Records to process:
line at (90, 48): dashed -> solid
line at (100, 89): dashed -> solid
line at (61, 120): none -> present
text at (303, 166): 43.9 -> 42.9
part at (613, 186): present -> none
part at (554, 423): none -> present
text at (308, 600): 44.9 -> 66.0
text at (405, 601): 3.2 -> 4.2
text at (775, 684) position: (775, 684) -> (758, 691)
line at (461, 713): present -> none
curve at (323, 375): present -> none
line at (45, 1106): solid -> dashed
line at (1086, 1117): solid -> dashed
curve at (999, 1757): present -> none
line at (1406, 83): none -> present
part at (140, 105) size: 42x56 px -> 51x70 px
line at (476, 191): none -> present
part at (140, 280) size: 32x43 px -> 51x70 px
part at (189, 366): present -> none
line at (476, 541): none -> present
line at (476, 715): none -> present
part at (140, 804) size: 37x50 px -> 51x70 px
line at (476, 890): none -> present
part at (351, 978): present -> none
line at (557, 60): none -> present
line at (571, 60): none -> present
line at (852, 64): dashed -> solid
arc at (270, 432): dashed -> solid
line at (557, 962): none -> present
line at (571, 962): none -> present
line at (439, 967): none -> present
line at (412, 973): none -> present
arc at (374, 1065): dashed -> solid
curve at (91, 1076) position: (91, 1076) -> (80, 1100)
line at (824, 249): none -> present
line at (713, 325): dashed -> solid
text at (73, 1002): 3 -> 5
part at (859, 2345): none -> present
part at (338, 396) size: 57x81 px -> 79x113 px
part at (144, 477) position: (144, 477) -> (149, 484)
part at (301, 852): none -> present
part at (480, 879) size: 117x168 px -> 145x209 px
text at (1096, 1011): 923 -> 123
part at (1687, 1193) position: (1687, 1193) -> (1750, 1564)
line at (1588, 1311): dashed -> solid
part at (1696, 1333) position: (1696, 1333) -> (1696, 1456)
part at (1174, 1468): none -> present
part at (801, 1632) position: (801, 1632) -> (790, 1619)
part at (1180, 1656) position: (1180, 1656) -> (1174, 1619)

Your instructions:
Copy the material word for word, from its first line through the line that contains "line at (1406, 83): none -> present".

Response to the exercise:
line at (90, 48): dashed -> solid
line at (100, 89): dashed -> solid
line at (61, 120): none -> present
text at (303, 166): 43.9 -> 42.9
part at (613, 186): present -> none
part at (554, 423): none -> present
text at (308, 600): 44.9 -> 66.0
text at (405, 601): 3.2 -> 4.2
text at (775, 684) position: (775, 684) -> (758, 691)
line at (461, 713): present -> none
curve at (323, 375): present -> none
line at (45, 1106): solid -> dashed
line at (1086, 1117): solid -> dashed
curve at (999, 1757): present -> none
line at (1406, 83): none -> present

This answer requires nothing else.